What I like most about the map is that squiggly line that shows that our faith journeys rarely follow a straight line. Verse 18 tells us that God led the people by a "roundabout path".
Jesus called people to follow him, but he never promised that discipleship would follow straight lines, easy pathways, or clearly marked routes.
The British psychoanalyst D. W. Winnicott was once approached by Anglican priests and asked how they could know when one of their parishioners needed spiritual counsel, and when, instead, they should be referred to a psychiatrist.
He paused, and then responded, "If a person comes and talks to you and, listening to him, you feel that he sustains your interest, no matter how grave his distress or conflict, then you can help him.... But if he is boring you, then he is sick and needs psychiatric treatment."
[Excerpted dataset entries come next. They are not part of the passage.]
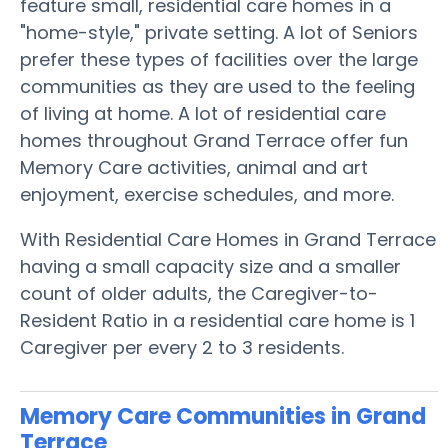
feature small, residential care homes in a
"home-style," private setting. A lot of Seniors
prefer these types of facilities over the large
communities as they are used to the feeling
of living at home. A lot of residential care
homes throughout Grand Terrace offer fun
Memory Care activities, animal and art
enjoyment, exercise schedules, and more.
With Residential Care Homes in Grand Terrace
having a small capacity size and a smaller
count of older adults, the Caregiver-to-
Resident Ratio in a residential care home is 1
Caregiver per every 2 to 3 residents.
Memory Care Communities in Grand
Terrace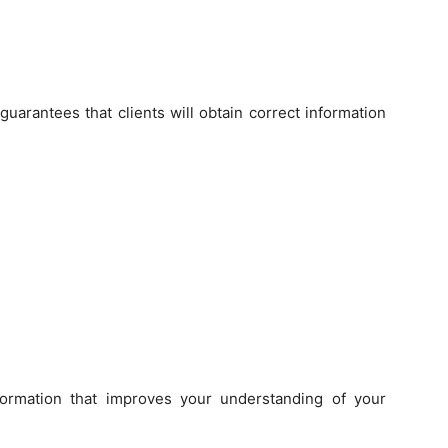
arantees that clients will obtain correct information
formation that improves your understanding of your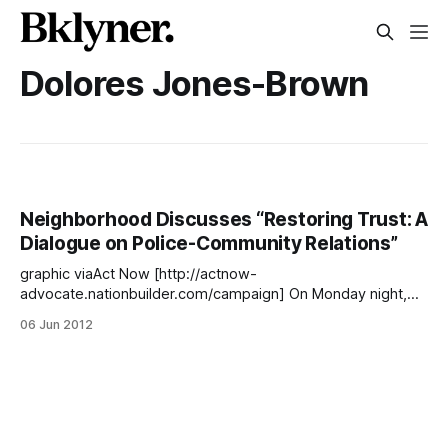
Dolores Jones-Brown
Neighborhood Discusses “Restoring Trust: A
Dialogue on Police-Community Relations”
graphic viaAct Now [http://actnow-
advocate.nationbuilder.com/campaign] On Monday night,
Public Advocate Bill de Blasio, Councilmembers Brad Lander
06 Jun 2012
and Stephen Levin, Dr. Delores Jones-Brown of John Jay
College, and Udi Ofer of the New York Civil Liberties Union
gathered at Beth Elohim to to discuss the troubled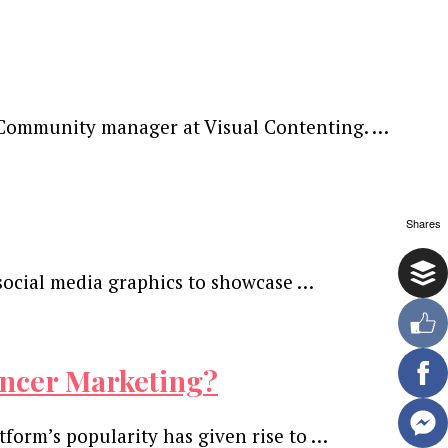
neCommunity manager at Visual Contenting. …
Shares
social media graphics to showcase …
encer Marketing?
tform’s popularity has given rise to …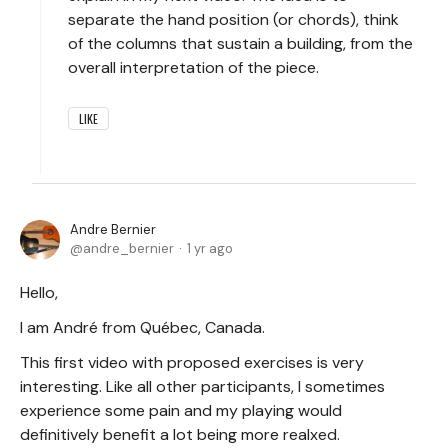
separate the hand position (or chords), think
of the columns that sustain a building, from the
overall interpretation of the piece.
LIKE
Andre Bernier
andre_bernier
1 yr ago
Hello,
I am André from Québec, Canada.
This first video with proposed exercises is very
interesting. Like all other participants, I sometimes
experience some pain and my playing would
definitively benefit a lot being more realxed.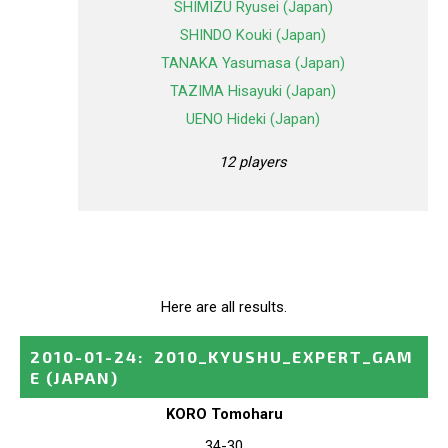
SHIMIZU Ryusei (Japan)
SHINDO Kouki (Japan)
TANAKA Yasumasa (Japan)
TAZIMA Hisayuki (Japan)
UENO Hideki (Japan)
12 players
Here are all results.
2010-01-24
:
2010_KYUSHU_EXPERT_GAM
E
(JAPAN)
KORO Tomoharu
34-30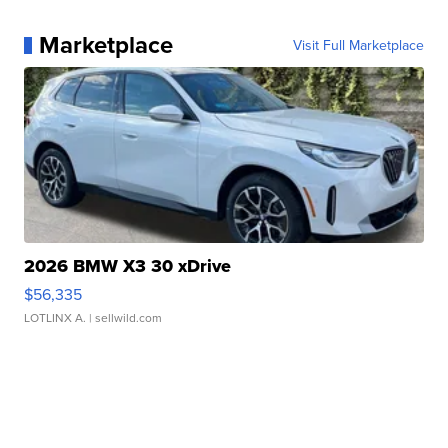
Marketplace
Visit Full Marketplace
2026 BMW X3 30 xDrive
$56,335
LOTLINX A.
| sellwild.com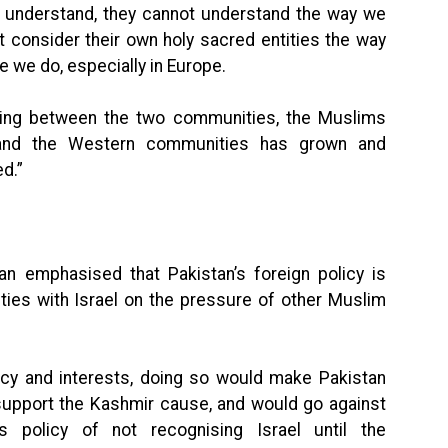
t understand, they cannot understand the way we
t consider their own holy sacred entities the way
ike we do, especially in Europe.
ding between the two communities, the Muslims
 and the Western communities has grown and
d.”
an emphasised that Pakistan’s foreign policy is
ties with Israel on the pressure of other Muslim
licy and interests, doing so would make Pakistan
 support the Kashmir cause, and would go against
 policy of not recognising Israel until the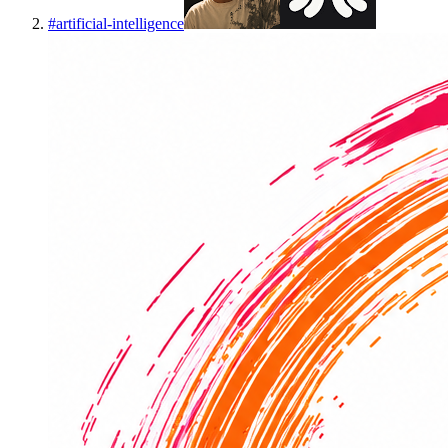
#
artificial-intelligence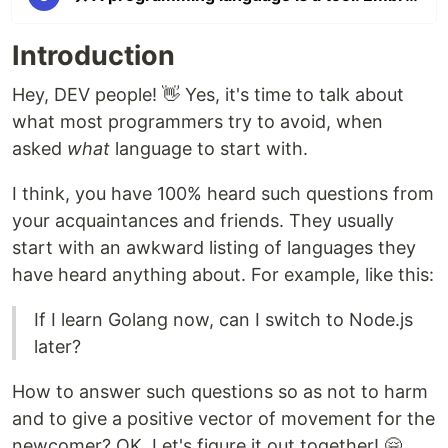
Introduction
Hey, DEV people! 👋 Yes, it's time to talk about
what most programmers try to avoid, when
asked
what
language to start with.
I think, you have 100% heard such questions from
your acquaintances and friends. They usually
start with an awkward listing of languages they
have heard anything about. For example, like this:
If I learn Golang now, can I switch to Node.js
later?
How to answer such questions so as not to harm
and to give a positive vector of movement for the
newcomer? OK. Let's figure it out together! 🤗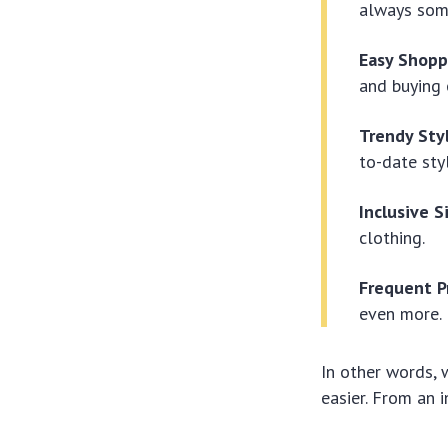
always som
Easy Shopp
and buying 
Trendy Sty
to-date sty
Inclusive S
clothing.
Frequent P
even more.
In other words, 
easier. From an i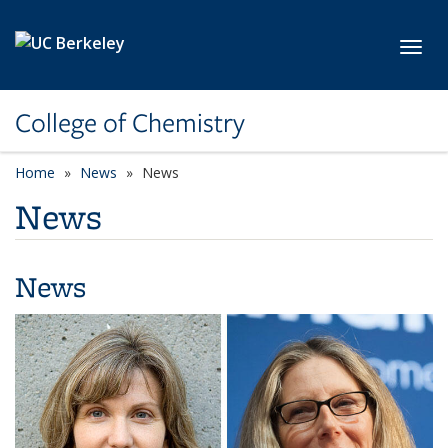
Skip to main content
Toggl
College of Chemistry
Home
News
News
News
News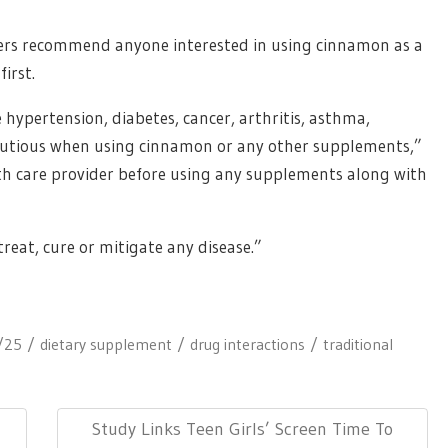
chers recommend anyone interested in using cinnamon as a
irst.
 hypertension, diabetes, cancer, arthritis, asthma,
 cautious when using cinnamon or any other supplements,”
alth care provider before using any supplements along with
reat, cure or mitigate any disease.”
/25
dietary supplement
drug interactions
traditional
Next
Study Links Teen Girls’ Screen Time To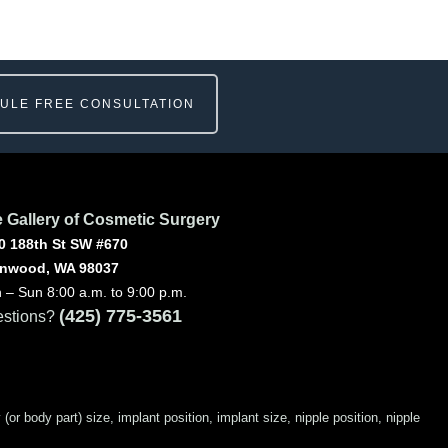
ULE FREE CONSULTATION
 Gallery of Cosmetic Surgery
0 188th St SW #670
nwood, WA 98037
 – Sun 8:00 a.m. to 9:00 p.m.
(425) 775-3561
stions?
 body part) size, implant position, implant size, nipple position, nipple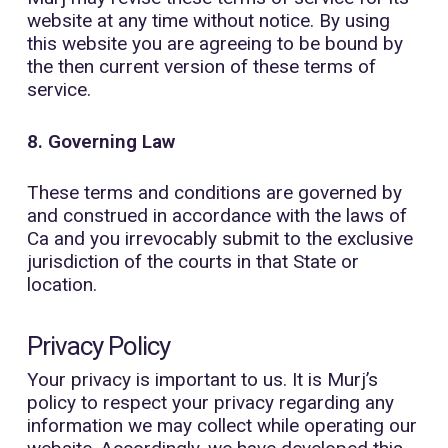
website at any time without notice. By using
this website you are agreeing to be bound by
the then current version of these terms of
service.
8. Governing Law
These terms and conditions are governed by
and construed in accordance with the laws of
Ca and you irrevocably submit to the exclusive
jurisdiction of the courts in that State or
location.
Privacy Policy
Your privacy is important to us. It is Murj’s
policy to respect your privacy regarding any
information we may collect while operating our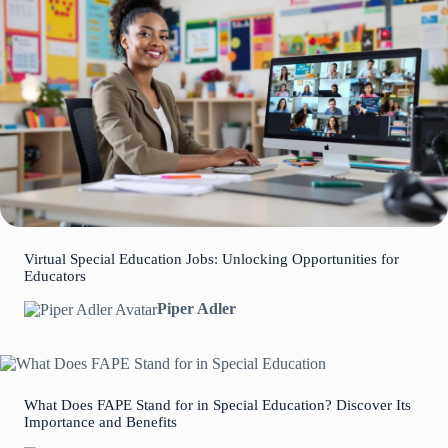
Virtual Special Education Jobs: Unlocking Opportunities for
Educators
Piper Adler
What Does FAPE Stand for in Special Education? Discover Its
Importance and Benefits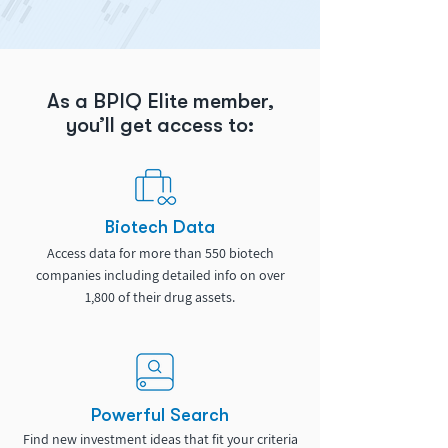
As a BPIQ Elite member,
you’ll get access to:
Biotech Data
Access data for more than 550 biotech
companies including detailed info on over
1,800 of their drug assets.
Powerful Search
Find new investment ideas that fit your criteria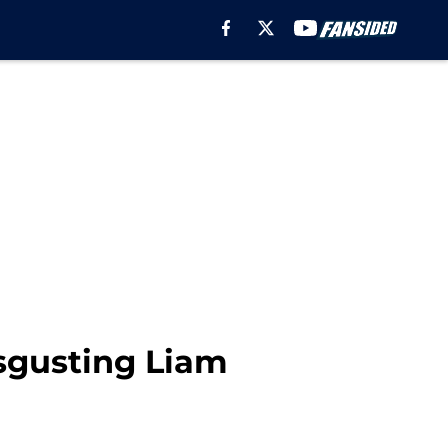
sgusting Liam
What this psychiatrist meant, I think, was that a person of faith may have difficulties and experience dilemmas; they may suffer and go through dark days; but they are not mired in a faithless, self-centered misery. People of faith do not lead boring lives. They are exodus people.
When the Israelites left Egypt God began to guide them. Verses 21 and 22 speak of the "pillar of cloud" that led them by day and the "pillar of fire" that led them by night.
If you want you can imagine the cloud and the fire as a literal column of cloud and fire. I'm not at all sure that this is how the writer intended us to interpret his words. I am sure that this scripture wants us to believe that God was guiding His people, and that Moses constantly sought to gain a sense of where God wanted them to go next.